Der Beigeladene zu 2. rügt außer einer Verletzung materiellen Rechts auch Verletzung der Vorschrift des § 105 Abs. 2 Nr. 4, Abs. 3 der Finanzgerichtsordnung (FGO).
Entscheidungsgründe
Die Revision ist begründet. Sie führt zur Aufhebung des FG-Urteils und zur Zurückverweisung der Sache an das FG zur anderweitigen Verhandlung und Entscheidung. Das Urteil des FG entspricht nicht den Mindestanforderungen, die an den Inhalt eines Urteils gestellt werden müssen. Es fehlt an der hinreichenden Darstellung des Tatbestandes (§ 105 Abs. 2 Nr. 4 und Abs. 3 FGO). Nach dem Urteil des Bundesfinanzhofs (BFH) vom 5. September 1989 VII R 61/87 (BFHE 158, 13, BStBl II 1989, 979, m. w. N.) muß der Tatbestand eines Urteils in sich verständlich sein. Die Darstellung muß ein knapp gehaltenes, klares, vollständiges und in sich abgeschlossenes Bild des Streitstoffes in logischer Folge und unter Hervorhebung der Anträge der Beteiligten enthalten. Gibt der Tatbestand eines angefochtenen Urteils einschließlich der in Bezug genommenen Schriftstücke den zum Verständnis seines Inhalts erforderlichen Sach- und Streitstand nicht hinreichend wieder, so bildet die Entscheidung keine Grundlage für deren sachliche Nachprüfung durch das Revisionsgericht (BFH-Urteil vom 21. Januar 1981 I R 153/77, BFHE 133, 33, 35, BStBl II 1981, 517, 518). Zwar sind Verweisungen auf Schriftstücke zulässig, aber nur wegen der Einzelheiten (§ 105 Abs. 3 Satz 2 FGO). Entscheidungserhebliche tatsächliche Feststellungen können durch die Bezugnahme nicht ersetzt werden (Gräber / von Groll, Finanzgerichtsordnung, 2. Aufl., § 105 Rz. 20).

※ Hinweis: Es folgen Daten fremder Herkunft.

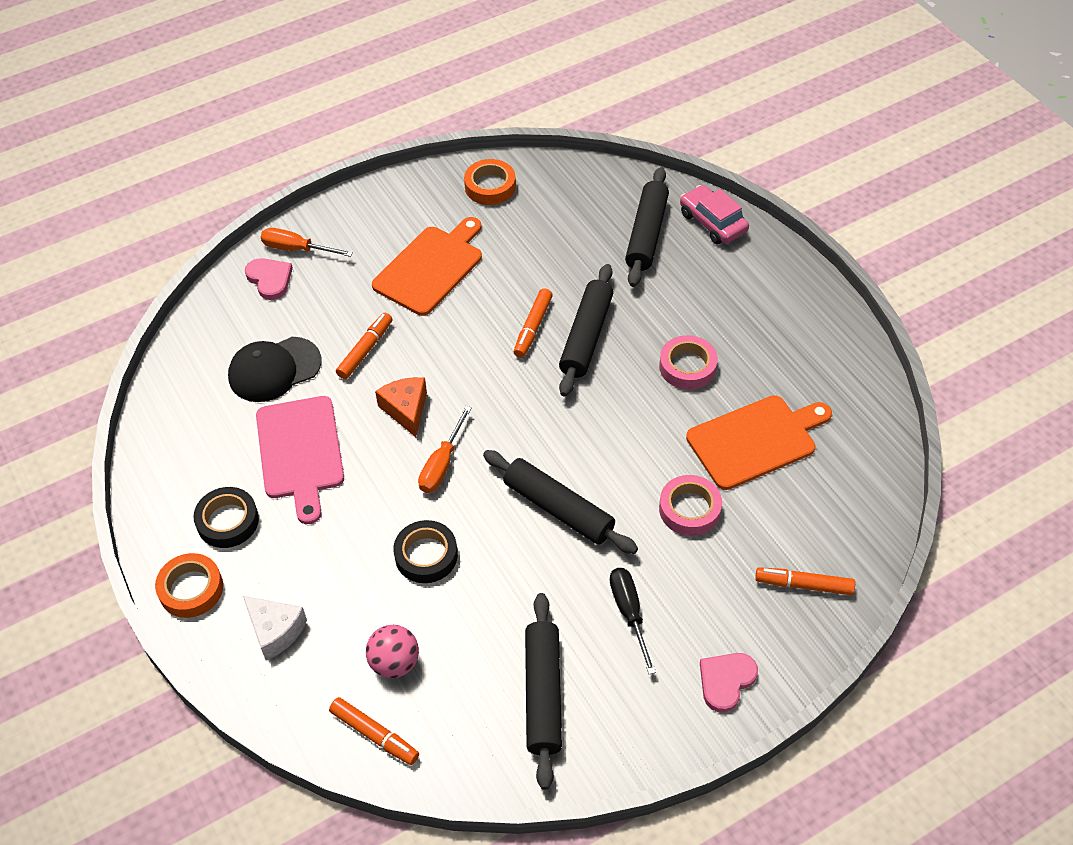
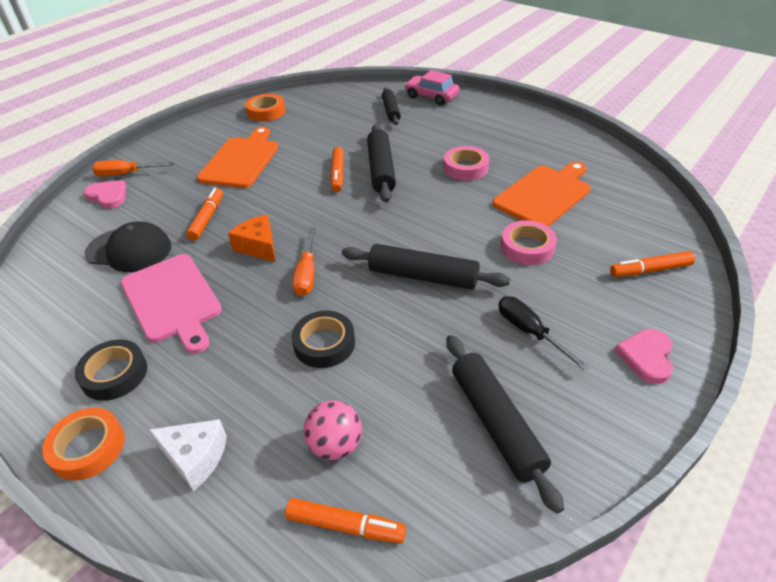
camera: 20 degrees left, 10 degrees down
black cap [228,337,322,402] -> black cap turned 120 degrees counterclockwise [85,222,171,272]
black rolling pin [625,167,669,287] -> black rolling pin [382,87,401,125], size x0.64

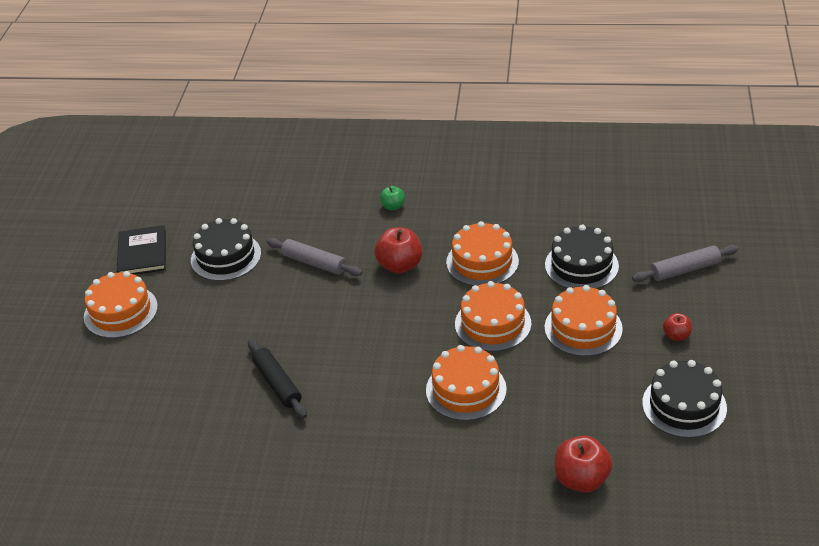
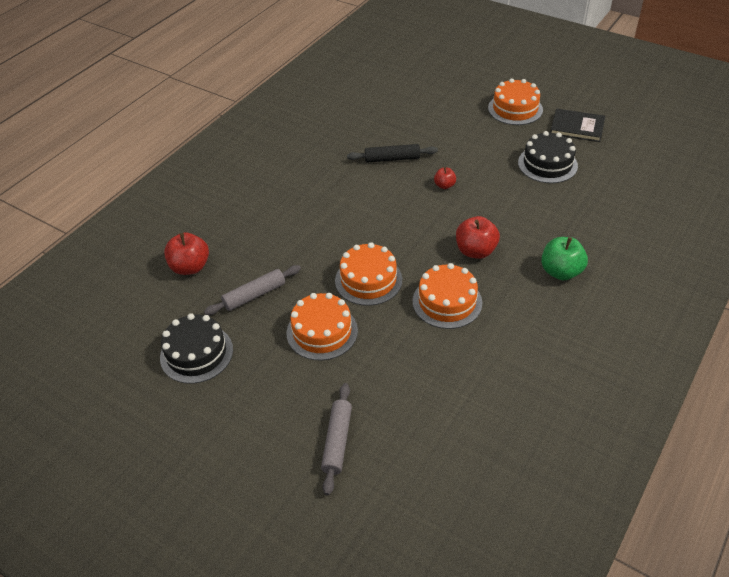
camera: 115 degrees right, 5 degrees up
grey rolling pin [266,238,362,276] -> grey rolling pin moved to [204,265,301,315]
green apple [380,186,405,210] -> green apple [541,237,588,280], size x1.79
orange cake [426,345,507,421] -> none
black cake [545,225,619,289] -> none
red apple [663,313,692,341] -> red apple moved to [434,167,456,189]

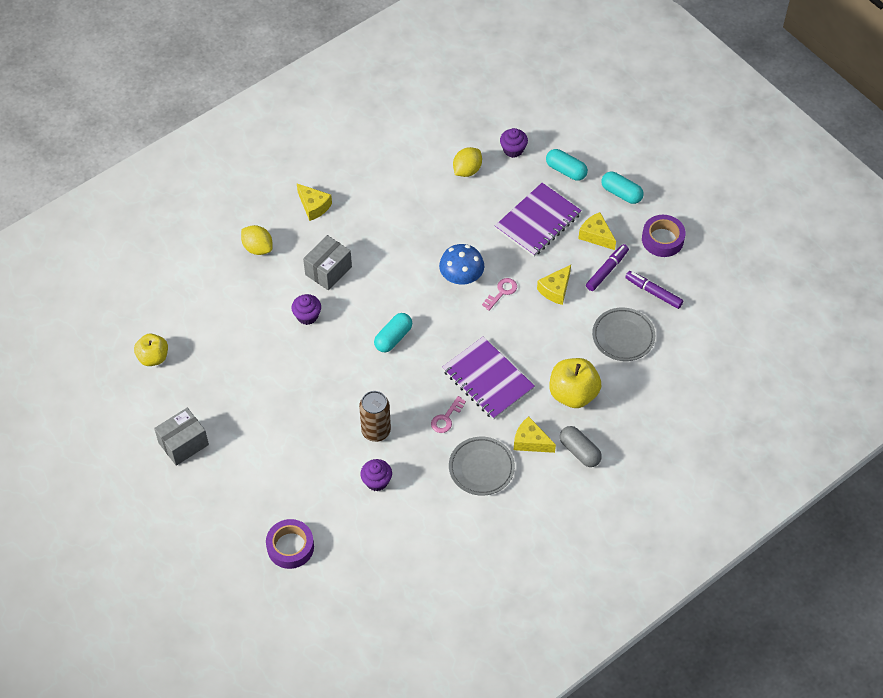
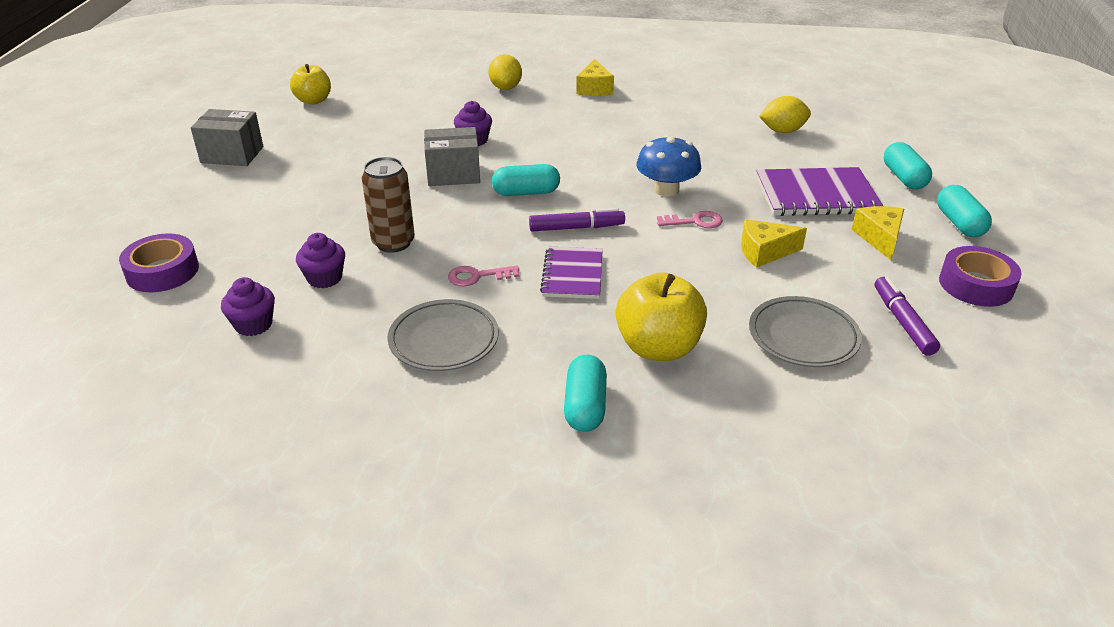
camera: 45 degrees right, 20 degrees down
grey box [303,235,352,290] -> grey box moved to [424,127,480,186]
purple notebook [442,337,535,420] -> purple notebook [540,247,603,299], size x0.65
purple cupcake [500,128,528,158] -> purple cupcake moved to [221,277,275,336]
yellow cheese [514,417,556,453] -> none
grey capsule [560,426,602,467] -> turquoise capsule [564,355,607,432]
purple marker [586,244,629,291] -> purple marker moved to [529,208,625,231]

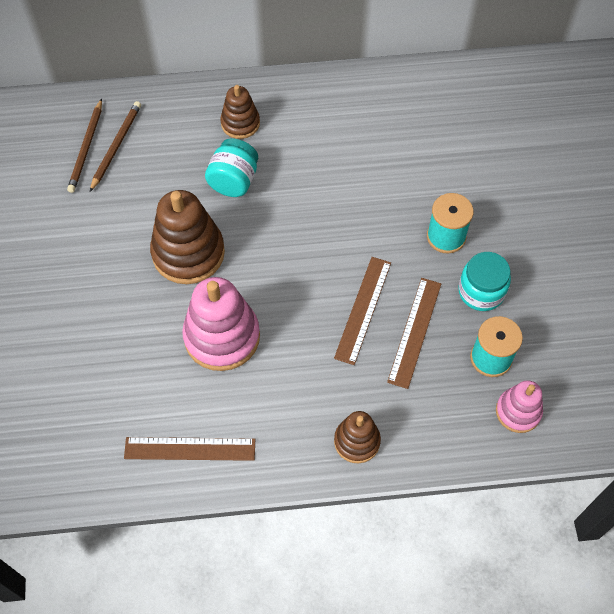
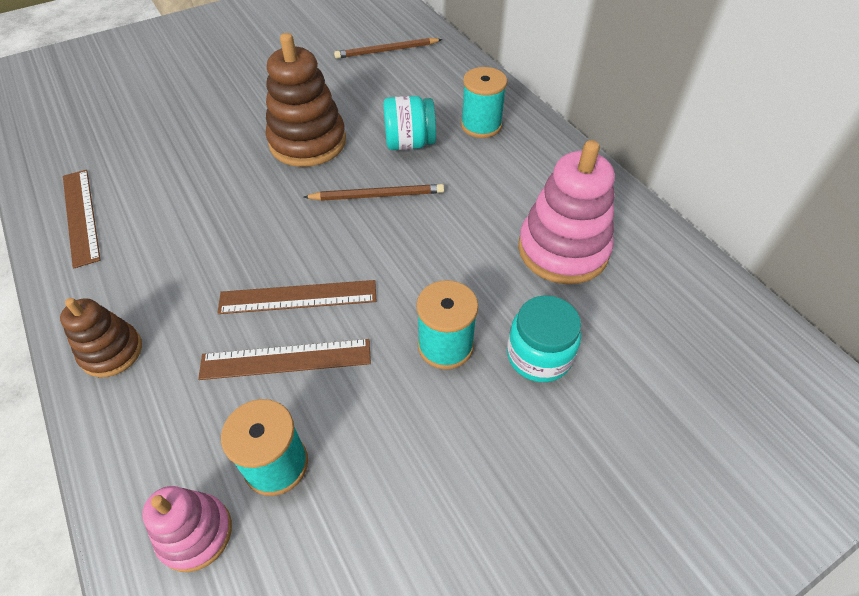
camera: 65 degrees right, 10 degrees down
brown pencil [90,101,141,192] -> brown pencil moved to [303,184,444,201]
pink stacking toy [182,277,260,371] -> pink stacking toy moved to [518,140,615,284]
brown stacking toy [220,85,260,139] -> turquoise spool [461,67,507,138]
turquoise jar [458,252,511,311] -> turquoise jar moved to [507,295,581,382]

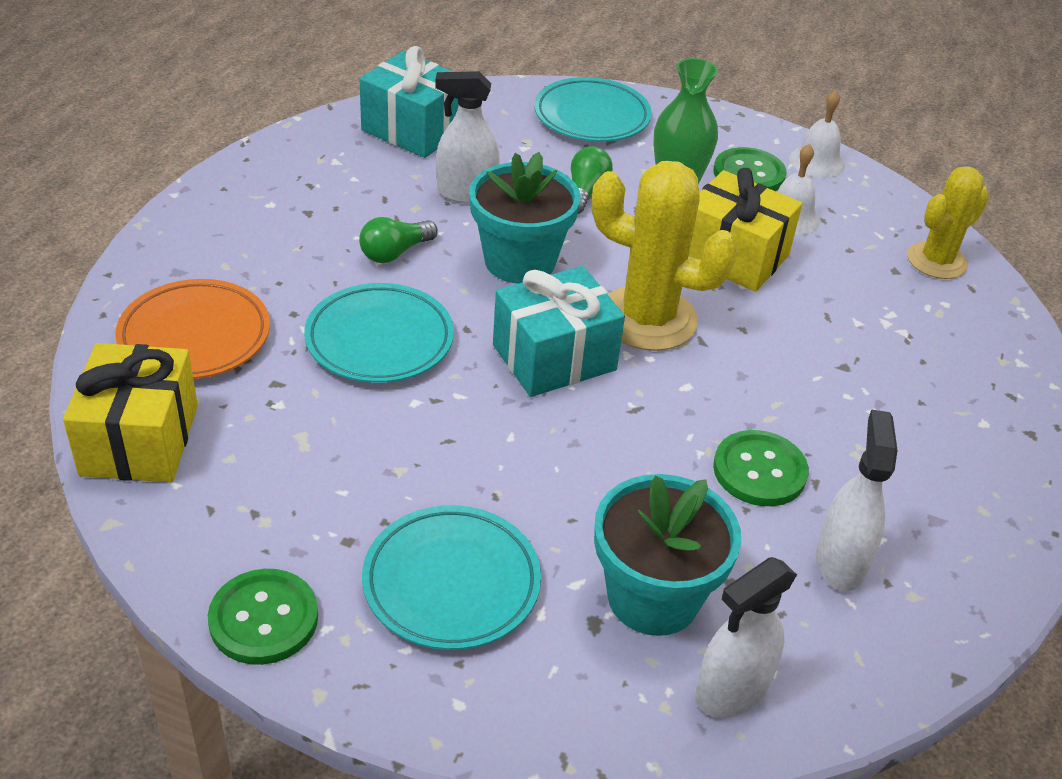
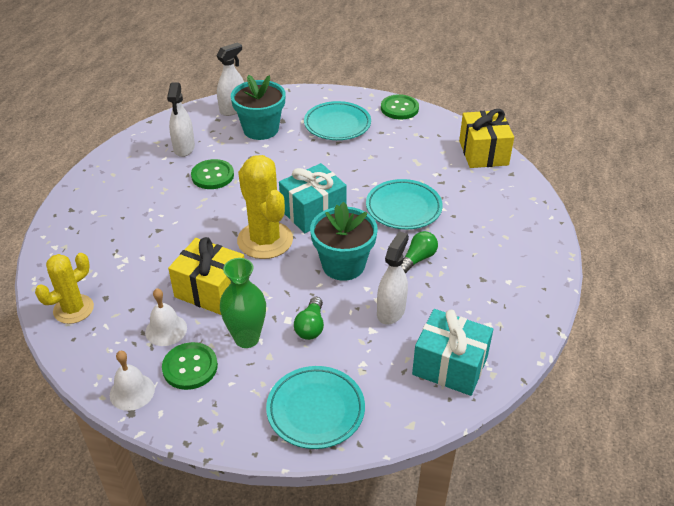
camera: 175 degrees right, 0 degrees up
orange plate [115,279,270,379] -> none
white spray bottle [435,71,500,204] -> white spray bottle turned 60 degrees counterclockwise [377,231,409,325]
yellow cactus [592,161,738,351] -> yellow cactus turned 45 degrees clockwise [237,155,293,259]

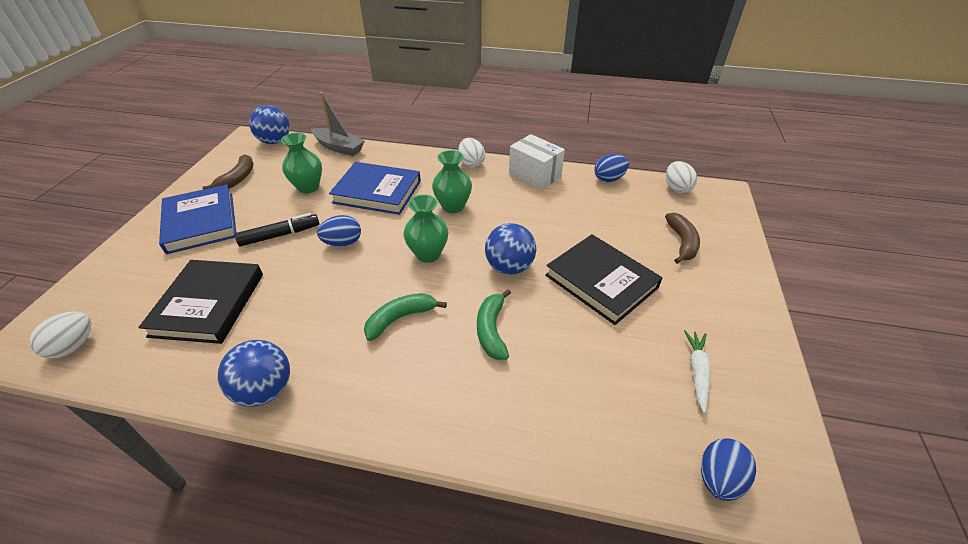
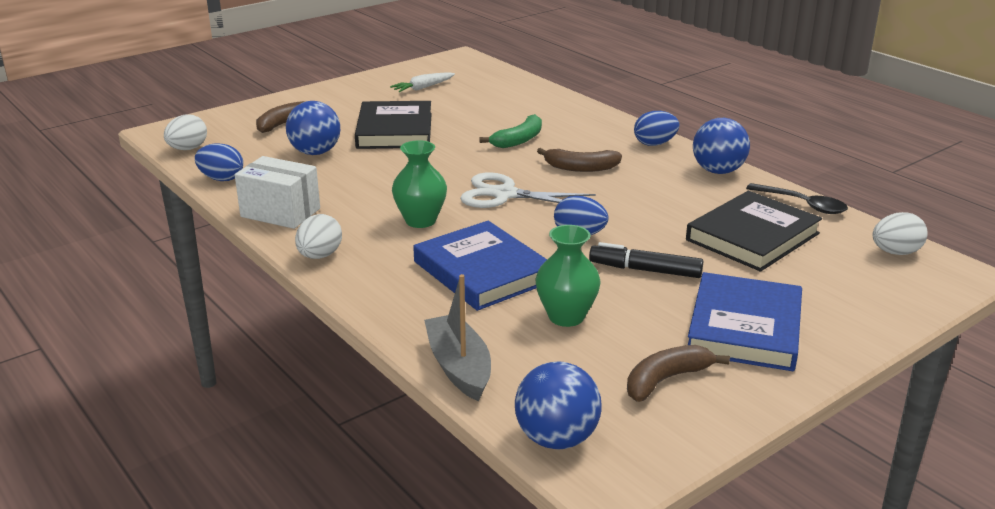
camera: 140 degrees left, 15 degrees down
green banana [364,293,447,341] -> brown banana [537,148,622,172]
green vase [404,195,448,263] -> white scissors [460,172,596,208]
blue ball [485,223,536,275] -> blue ball moved to [286,101,340,155]
white box [509,134,565,190] -> white box turned 60 degrees counterclockwise [235,156,320,229]
blue egg [701,438,756,501] -> blue egg moved to [634,111,679,146]
none -> black spoon [746,183,848,214]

Der Tatbestand des FG-Urteils erfüllt diese Voraussetzungen nicht. Das FG-Urteil enthält keine tatsächlichen Feststellungen zur Mitunternehmerinitiative des Beigeladenen zu 2. Soweit das Urteil Angaben zum Mitunternehmerrisiko des Beigeladenen zu 2. enthält, reichen diese nicht aus, um die Entscheidung des FG zu begründen; insoweit tragen die tatsächlichen Feststellungen die Entscheidung nicht. Daran kann auch die Verweisung auf das Urteil in dem Verfahren der Firma X-GmbH & Co. KG nichts ändern. Denn in diesem anderen Verfahren wurde die Tätigkeit des Beigeladenen zu 2. bei der Klägerin des anderen Verfahrens festgestellt, nicht aber die Tätigkeit bei der Klägerin im Streitfall. Deshalb ist auch nicht die Rechtsprechung einschlägig (vgl. BFH-Urteile vom 21. Januar 1977 III R 125/73, BFHE 121, 284, BStBl II 1977, 396, und vom 28. März 1984 I R 117/83, BFHE 141, 206, BStBl II 1984, 666), nach der Bezugnahmen auf gleichzeitig verkündete Entscheidungen desselben Spruchkörpers zwischen denselben Beteiligten unschädlich sind.
Aufgrund der mangelhaften Darstellung des Tatbestandes des angefochtenen Urteils ist die Begründung nicht nachvollziehbar und nicht überprüfbar. Das FG-Urteil mußte deshalb aufgehoben und die Sache zur anderweitigen Verhandlung und Entscheidung an das FG zurückverwiesen werden.